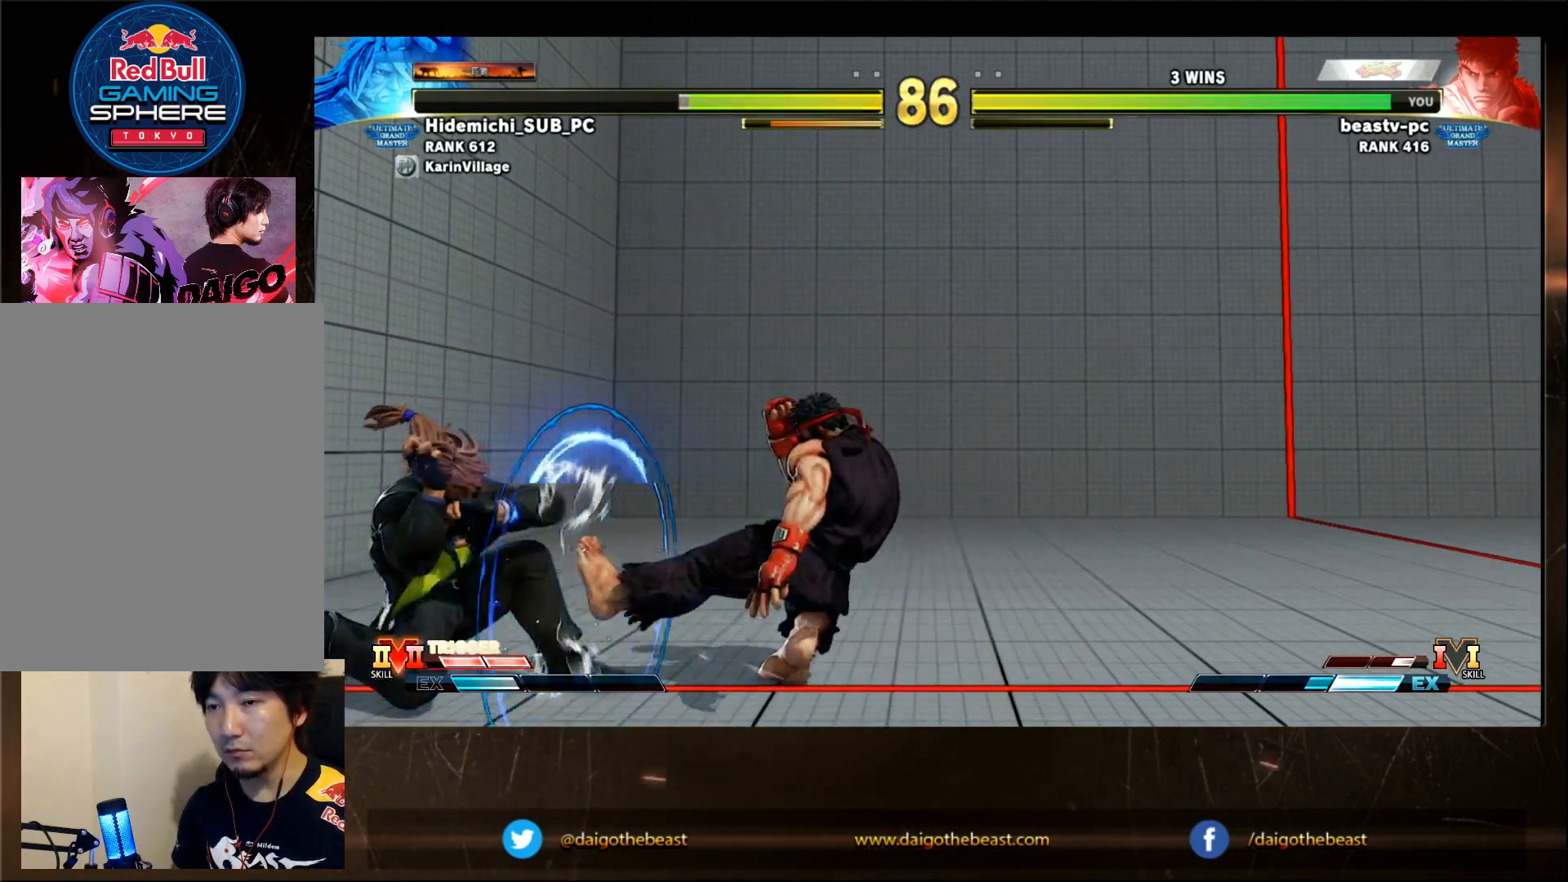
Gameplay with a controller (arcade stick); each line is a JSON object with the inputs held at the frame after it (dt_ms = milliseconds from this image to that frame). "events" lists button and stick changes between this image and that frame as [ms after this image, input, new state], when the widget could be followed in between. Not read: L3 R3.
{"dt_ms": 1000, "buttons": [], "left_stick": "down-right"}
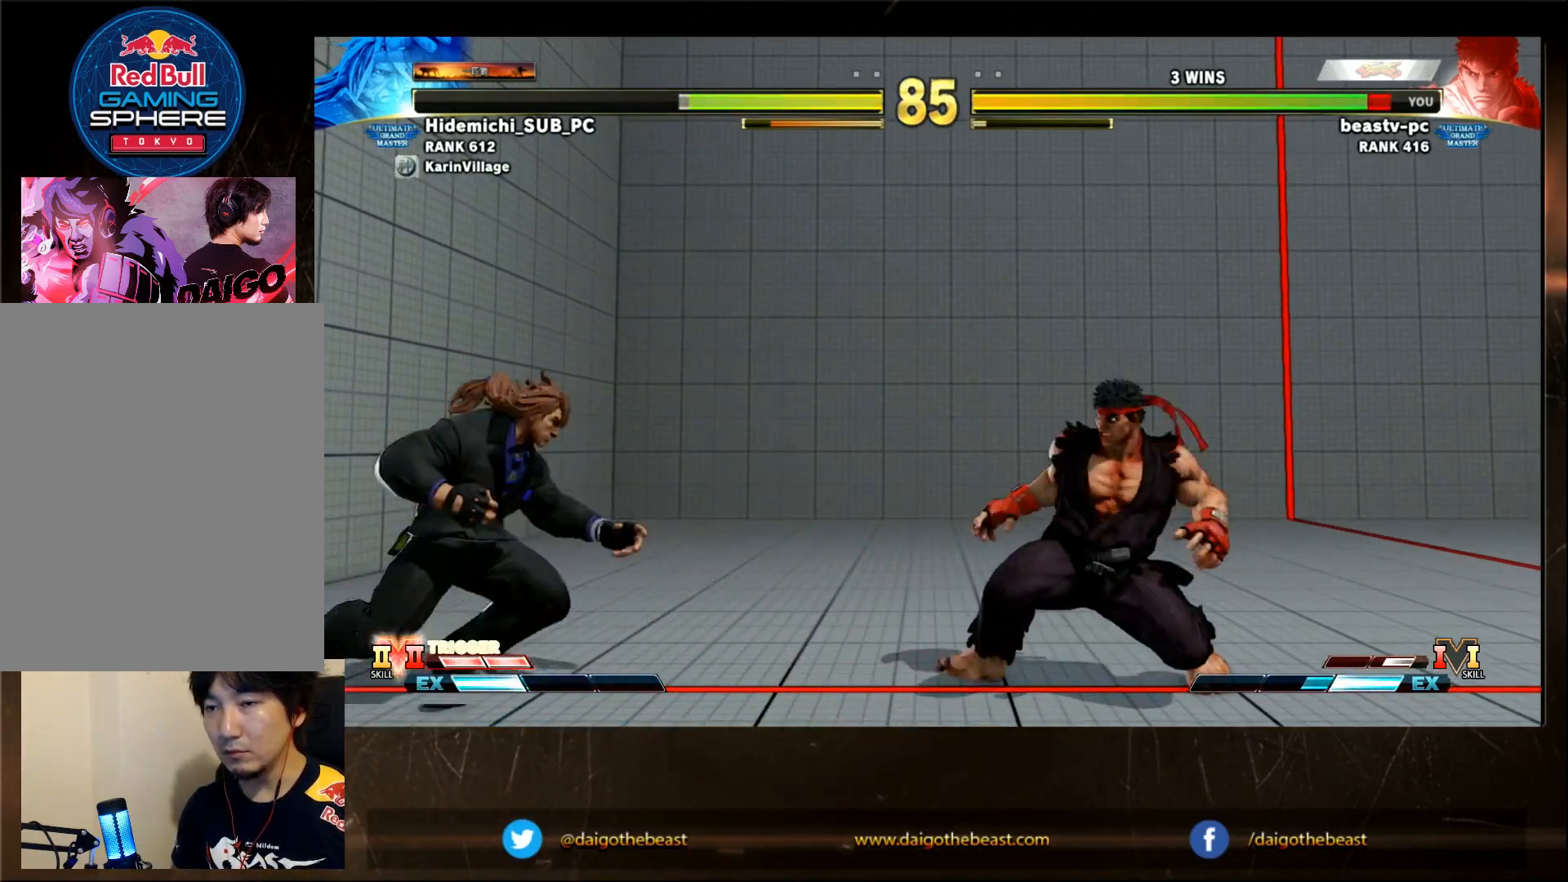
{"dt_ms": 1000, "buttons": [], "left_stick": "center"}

========

Task description:
Your reply should be the full data above, copied exactly, with no pictures in it.

Exercise response:
Gameplay with a controller (arcade stick); each line is a JSON object with the inputs held at the frame after it (dt_ms = milliseconds from this image to that frame). "events" lists button and stick changes between this image and that frame as [ms after this image, input, new state], when the widget could be followed in between. Not read: L3 R3.
{"dt_ms": 1000, "buttons": [], "left_stick": "down-right"}
{"dt_ms": 1000, "buttons": [], "left_stick": "center"}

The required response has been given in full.